Here are the commands for creating the root loopback filesystem:
dd if=/dev/urandom of=./tor-root.img bs=1k count=25k
losetup /dev/loop1 ./tor-root.img
cryptsetup luksFormat /dev/loop1
cryptsetup luksOpen /dev/loop1 tor-root
mkfs.ext4 /dev/mapper/tor-root
When you use this loopback, you will mount it readonly, and mount an unencrypted var directory inside of it, and a ramdisk for your keys inside of that. For now, you'll leave it readwrite for setup.
dd if=/dev/urandom of=./tor-var.img bs=1k count=200k
losetup /dev/loop2 ./tor-var.img
cryptsetup luksFormat /dev/loop2
cryptsetup luksOpen /dev/loop2 tor-var
mkfs.ext4 /dev/mapper/tor-var
mkdir /mnt/tor-root
mount /dev/mapper/tor-root /mnt/tor-root
mkdir /mnt/tor-root/var
mount /dev/mapper/tor-var /mnt/tor-root/var
Volume Setup and Authentication
Once you've got your volumes set up, you can then run the scripts attached to this wiki page to copy your known-good Tor runtime into the volume.
XXX: demo script use
The attached scripts have been tested to work on RHEL/CentOS and Ubuntu systems, and may work on Fedora and Debian systems as well.
Don't forget to periodically update the libraries stored on your loopback root using a trusted offsite source, as they won't receive security updates from your distribution.
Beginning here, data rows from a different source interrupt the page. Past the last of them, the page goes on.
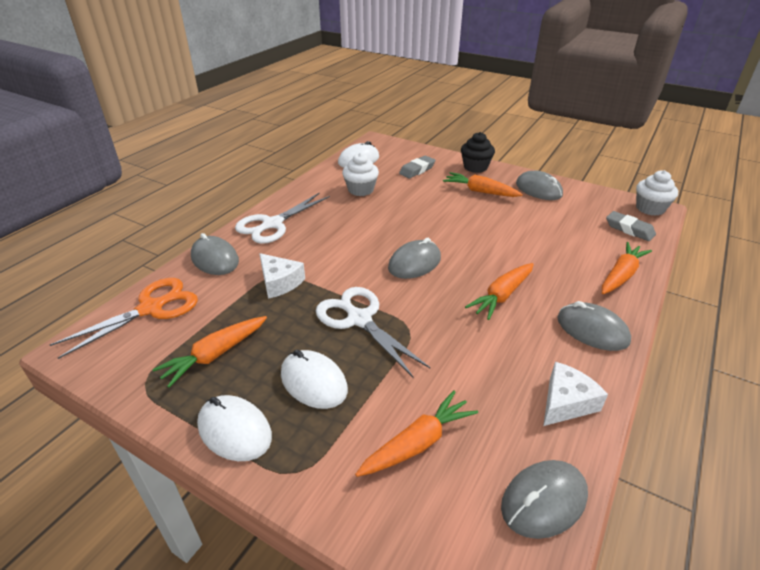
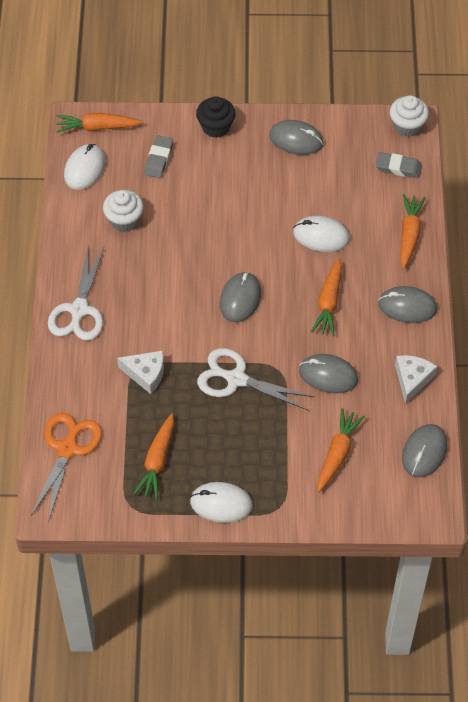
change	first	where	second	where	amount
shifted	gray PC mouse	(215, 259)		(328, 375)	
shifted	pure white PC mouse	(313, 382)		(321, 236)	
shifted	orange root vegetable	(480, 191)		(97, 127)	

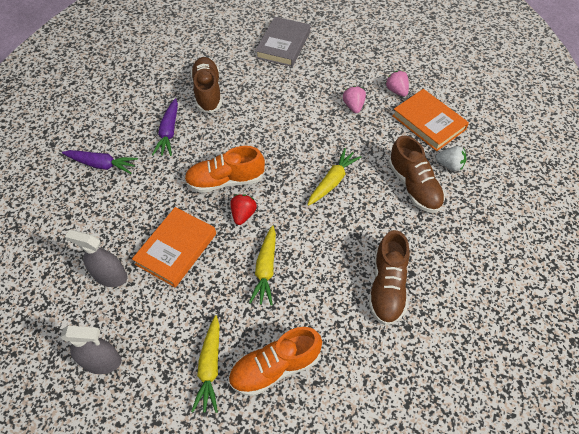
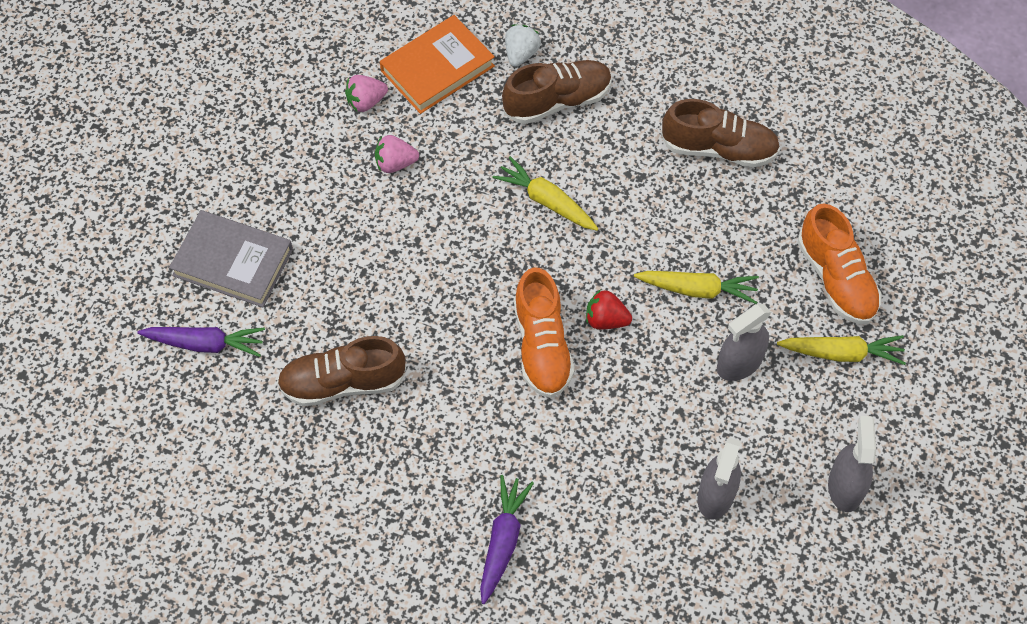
change	first	where	second	where	amount
gone	orange book	(176, 249)			
new			gray spray bottle	(739, 363)	
shifted	violet root vegetable	(169, 132)		(205, 344)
You want to avoid using static tor binaries, as they also suffer from the update problem, and additionally do not recieve the benefit of per-library ASLR.
Identity Key Management
Once you start your tor process(es), you will want to copy your identity key offsite, and then remove it. Tor does not need it to remain on disk after startup, and removing it ensures that an attacker must deploy a kernel exploit to obtain it from memory. While you should not re-use the identity key after unexplained reboots, you may want to retain a copy for planned reboots and tor maintenance.
scp /mnt/tor-root/var/lib/tor/keys/secret_id_key offsite_backup:/mnt/usb/tor_key
rm /mnt/tor-root/var/lib/tor/keys/secret_id_key
Upon suspicious reboots, you can verify the integrity of your tor image by simply calculating the sha1sum (perhaps copying the image offsite first). You do not need to do anything special with the var loopback.
These steps should prevent even adversaries who compromise the root account on your system (by rebooting it, for example) from obtaining your identity keys directly, forcing them to resort to kernel exploits and memory gymnastics in order to do so.
Auditing the Kernel and Boot Scripts
After suspicious reboots, you should audit your initrd, kernel image, modules, and init scripts as best you can.